METROPOLIS
Anno: 2001
Nazione: Giappone
Durata: 100′
Regia: Rintaro
Sceneggiatura: Otomo Katsuhiro
Musiche: Honda Toshiyuki
Tratto da un fumetto del 1949 di Osamu Tezuka. La futuristica città di Metropolis è divisa in settori: il più sfavillante è destinato ai cittadini abbienti, non esistono problemi di sorta e la violenza appare bandita. Nei due settori restanti, accuratamente nascosti nel sottosuolo, vive la feccia della società. Ma qualcosa comincia a scricchiolare nel tessuto di questa società “perfetta” e sempre più spesso robot fuggiti dai loro settori costringono gli stupefatti abitanti della zona protetta ad assistere a furibonde sparatorie. Mentre nei sotterranei covano movimenti rivoluzionari che intendono sovvertire l’ordine politico-sociale, la situazione precipita quando l’investigatore Shunsaku Ban e suo nipote Kenichi cominciano ad indagare sui loschi traffici di uno scienziato pazzo, creatore di un rivoluzionario androide destinato a sedere sul trono dell’inumana megalopoli.

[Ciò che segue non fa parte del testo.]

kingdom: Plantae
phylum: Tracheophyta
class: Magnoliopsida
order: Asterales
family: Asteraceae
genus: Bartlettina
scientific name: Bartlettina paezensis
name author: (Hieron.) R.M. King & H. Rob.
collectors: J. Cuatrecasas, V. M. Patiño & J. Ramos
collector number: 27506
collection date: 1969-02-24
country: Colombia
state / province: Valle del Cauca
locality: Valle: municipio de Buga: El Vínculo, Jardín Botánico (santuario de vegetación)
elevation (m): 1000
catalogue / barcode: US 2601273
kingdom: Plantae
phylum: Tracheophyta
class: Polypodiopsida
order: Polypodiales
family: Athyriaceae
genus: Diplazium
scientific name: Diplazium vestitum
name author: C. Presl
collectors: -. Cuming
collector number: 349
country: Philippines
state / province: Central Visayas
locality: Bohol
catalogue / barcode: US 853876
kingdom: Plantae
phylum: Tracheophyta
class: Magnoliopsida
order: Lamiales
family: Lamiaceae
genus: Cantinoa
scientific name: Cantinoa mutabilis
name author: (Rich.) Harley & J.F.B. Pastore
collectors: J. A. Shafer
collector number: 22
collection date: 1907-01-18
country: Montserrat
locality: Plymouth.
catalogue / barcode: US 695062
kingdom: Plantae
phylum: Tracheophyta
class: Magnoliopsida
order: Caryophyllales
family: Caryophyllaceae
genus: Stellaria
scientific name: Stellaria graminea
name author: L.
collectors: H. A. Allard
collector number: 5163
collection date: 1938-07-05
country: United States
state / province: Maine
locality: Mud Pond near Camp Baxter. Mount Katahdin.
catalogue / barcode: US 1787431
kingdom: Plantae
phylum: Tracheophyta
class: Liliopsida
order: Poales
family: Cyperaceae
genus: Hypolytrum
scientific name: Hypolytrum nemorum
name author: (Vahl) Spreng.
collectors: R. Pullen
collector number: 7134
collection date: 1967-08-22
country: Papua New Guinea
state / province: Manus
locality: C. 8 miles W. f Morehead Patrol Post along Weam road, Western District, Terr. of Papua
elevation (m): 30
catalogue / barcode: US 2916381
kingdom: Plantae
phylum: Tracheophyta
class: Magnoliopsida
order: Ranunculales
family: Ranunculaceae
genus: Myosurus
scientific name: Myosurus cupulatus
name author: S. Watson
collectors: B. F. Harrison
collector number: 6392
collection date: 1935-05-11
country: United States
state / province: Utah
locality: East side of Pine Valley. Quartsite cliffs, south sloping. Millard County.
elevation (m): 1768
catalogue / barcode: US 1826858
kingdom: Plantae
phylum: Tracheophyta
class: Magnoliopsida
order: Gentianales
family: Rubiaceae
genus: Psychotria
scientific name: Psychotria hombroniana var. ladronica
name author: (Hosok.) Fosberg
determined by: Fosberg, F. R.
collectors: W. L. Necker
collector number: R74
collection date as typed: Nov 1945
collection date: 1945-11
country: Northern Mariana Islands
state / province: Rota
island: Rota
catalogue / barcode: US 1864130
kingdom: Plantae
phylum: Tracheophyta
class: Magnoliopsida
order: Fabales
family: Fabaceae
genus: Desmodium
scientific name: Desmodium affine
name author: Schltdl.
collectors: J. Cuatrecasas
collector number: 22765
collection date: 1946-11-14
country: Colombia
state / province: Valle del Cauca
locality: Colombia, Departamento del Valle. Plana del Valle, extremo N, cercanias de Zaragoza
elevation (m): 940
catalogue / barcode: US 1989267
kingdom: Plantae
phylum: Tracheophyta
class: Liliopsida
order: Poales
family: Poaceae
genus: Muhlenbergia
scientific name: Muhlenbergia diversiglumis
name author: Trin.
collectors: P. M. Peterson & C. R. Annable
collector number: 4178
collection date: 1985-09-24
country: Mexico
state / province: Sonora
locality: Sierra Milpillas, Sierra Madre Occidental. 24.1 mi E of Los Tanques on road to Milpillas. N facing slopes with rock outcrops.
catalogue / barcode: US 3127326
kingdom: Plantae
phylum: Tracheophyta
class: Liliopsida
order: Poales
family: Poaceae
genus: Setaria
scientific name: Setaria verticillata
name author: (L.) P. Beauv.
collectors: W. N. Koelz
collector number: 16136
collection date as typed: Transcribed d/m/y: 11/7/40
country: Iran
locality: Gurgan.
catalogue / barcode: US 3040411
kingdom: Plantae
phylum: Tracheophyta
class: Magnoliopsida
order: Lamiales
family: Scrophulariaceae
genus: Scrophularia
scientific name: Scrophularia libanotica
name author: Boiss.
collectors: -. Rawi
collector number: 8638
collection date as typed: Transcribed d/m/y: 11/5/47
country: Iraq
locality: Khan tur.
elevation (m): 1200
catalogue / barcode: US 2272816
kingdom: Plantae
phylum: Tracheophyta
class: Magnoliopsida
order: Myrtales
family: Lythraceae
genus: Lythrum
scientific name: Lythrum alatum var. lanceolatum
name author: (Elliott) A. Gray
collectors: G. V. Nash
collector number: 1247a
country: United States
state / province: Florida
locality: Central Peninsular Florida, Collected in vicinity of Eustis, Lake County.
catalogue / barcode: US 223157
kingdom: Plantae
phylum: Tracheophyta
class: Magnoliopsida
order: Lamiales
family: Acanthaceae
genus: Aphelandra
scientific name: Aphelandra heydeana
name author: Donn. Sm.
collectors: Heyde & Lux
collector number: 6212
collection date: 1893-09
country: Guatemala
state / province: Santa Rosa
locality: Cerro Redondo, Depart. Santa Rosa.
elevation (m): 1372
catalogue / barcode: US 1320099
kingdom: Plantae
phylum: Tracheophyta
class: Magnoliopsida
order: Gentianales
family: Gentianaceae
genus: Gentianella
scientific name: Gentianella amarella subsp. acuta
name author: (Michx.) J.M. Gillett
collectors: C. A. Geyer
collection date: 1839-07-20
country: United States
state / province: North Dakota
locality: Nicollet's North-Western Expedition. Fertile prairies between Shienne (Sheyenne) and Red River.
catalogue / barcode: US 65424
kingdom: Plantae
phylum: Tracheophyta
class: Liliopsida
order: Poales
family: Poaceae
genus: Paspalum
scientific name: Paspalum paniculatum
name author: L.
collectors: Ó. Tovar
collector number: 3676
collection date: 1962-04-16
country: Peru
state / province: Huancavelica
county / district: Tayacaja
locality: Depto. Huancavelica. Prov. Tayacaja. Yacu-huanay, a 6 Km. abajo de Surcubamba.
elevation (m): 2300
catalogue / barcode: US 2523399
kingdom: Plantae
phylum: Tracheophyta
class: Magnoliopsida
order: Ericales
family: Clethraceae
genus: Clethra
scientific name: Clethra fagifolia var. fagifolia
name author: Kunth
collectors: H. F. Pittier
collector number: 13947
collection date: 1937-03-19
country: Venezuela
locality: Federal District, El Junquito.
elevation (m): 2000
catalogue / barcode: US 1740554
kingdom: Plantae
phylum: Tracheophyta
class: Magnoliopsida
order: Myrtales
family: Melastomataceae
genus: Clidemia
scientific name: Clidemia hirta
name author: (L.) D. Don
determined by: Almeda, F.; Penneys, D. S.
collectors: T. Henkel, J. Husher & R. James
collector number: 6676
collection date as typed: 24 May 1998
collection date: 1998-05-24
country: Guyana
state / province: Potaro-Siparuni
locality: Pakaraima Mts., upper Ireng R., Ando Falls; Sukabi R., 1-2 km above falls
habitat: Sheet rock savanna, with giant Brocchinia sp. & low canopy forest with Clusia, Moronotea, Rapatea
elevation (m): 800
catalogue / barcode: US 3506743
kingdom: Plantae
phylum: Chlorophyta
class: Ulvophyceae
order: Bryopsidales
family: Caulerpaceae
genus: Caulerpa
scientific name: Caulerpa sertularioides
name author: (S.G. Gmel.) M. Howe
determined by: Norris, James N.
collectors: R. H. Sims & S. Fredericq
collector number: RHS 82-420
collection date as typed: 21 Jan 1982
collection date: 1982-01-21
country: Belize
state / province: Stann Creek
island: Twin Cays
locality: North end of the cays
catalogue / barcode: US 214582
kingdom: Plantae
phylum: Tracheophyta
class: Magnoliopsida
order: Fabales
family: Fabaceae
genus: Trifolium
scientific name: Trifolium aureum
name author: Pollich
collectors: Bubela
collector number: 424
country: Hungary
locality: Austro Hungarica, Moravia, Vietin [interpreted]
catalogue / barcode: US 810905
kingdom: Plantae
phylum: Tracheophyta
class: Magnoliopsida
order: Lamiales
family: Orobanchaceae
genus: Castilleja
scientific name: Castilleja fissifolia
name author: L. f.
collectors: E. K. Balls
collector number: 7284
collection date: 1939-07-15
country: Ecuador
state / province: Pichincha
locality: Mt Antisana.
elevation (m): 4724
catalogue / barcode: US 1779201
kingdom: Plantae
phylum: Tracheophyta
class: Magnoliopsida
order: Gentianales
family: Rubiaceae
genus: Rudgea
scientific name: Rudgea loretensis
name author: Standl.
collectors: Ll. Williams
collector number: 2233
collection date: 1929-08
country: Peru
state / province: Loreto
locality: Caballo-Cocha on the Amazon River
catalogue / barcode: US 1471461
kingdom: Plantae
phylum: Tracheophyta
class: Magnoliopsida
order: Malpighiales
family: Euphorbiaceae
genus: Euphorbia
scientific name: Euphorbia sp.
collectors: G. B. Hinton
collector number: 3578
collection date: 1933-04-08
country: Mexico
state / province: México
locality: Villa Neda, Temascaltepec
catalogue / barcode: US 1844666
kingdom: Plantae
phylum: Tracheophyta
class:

Se il manga di Osamu traeva qualche ispirazione dall’omonimo film di Lang (l’idea della società divisa in classi, il malcontento montante dei più umili), senza peraltro che il fumettista avesse mai visto l’opera in questione, il film di Rintaro (o Rin Tarô) saccheggia in maniera cannibalesca decenni di fantascienza cinematografica e crea un immaginario visivo che rimanda a “Blade Runner”, a “Dark City” al “Metropolis” del 1926 e perfino a certe inquadrature della Riefenstahl, mentre da un punto di vista tematico (la “creatura” in crisi di identità) siamo più dalle parti dello spielberghiano “A.I.”.
Se i dettagli sono curati in maniera certosina e impressionante, se le luci che si rifrangono sui volumi abbagliano e sorprendono, se graficamente l’opera è di indubitabile impatto, “Metropolis” non può considerarsi un film riuscito, perché soffre di un gigantismo visivo non adeguatamente sostenuto da una storia appassionante e coerente o da personaggi a tutto tondo o almeno un po’ più sviluppati psicologicamente.
Restano lontani i modelli di “Ghost in the Shell” e di “Princess Mononoke”, e la sensazione di freddezza (amplificata da un uso smodato della computer graphic) che grava sull’opera riesce a smorzare l’entusiasmo provato per la cura straordinaria degli sfondi, per una regia comunque adulta, e per una colonna sonora jazzistica molto evocativa e d’atmosfera, opera di Honda Toshiyuki.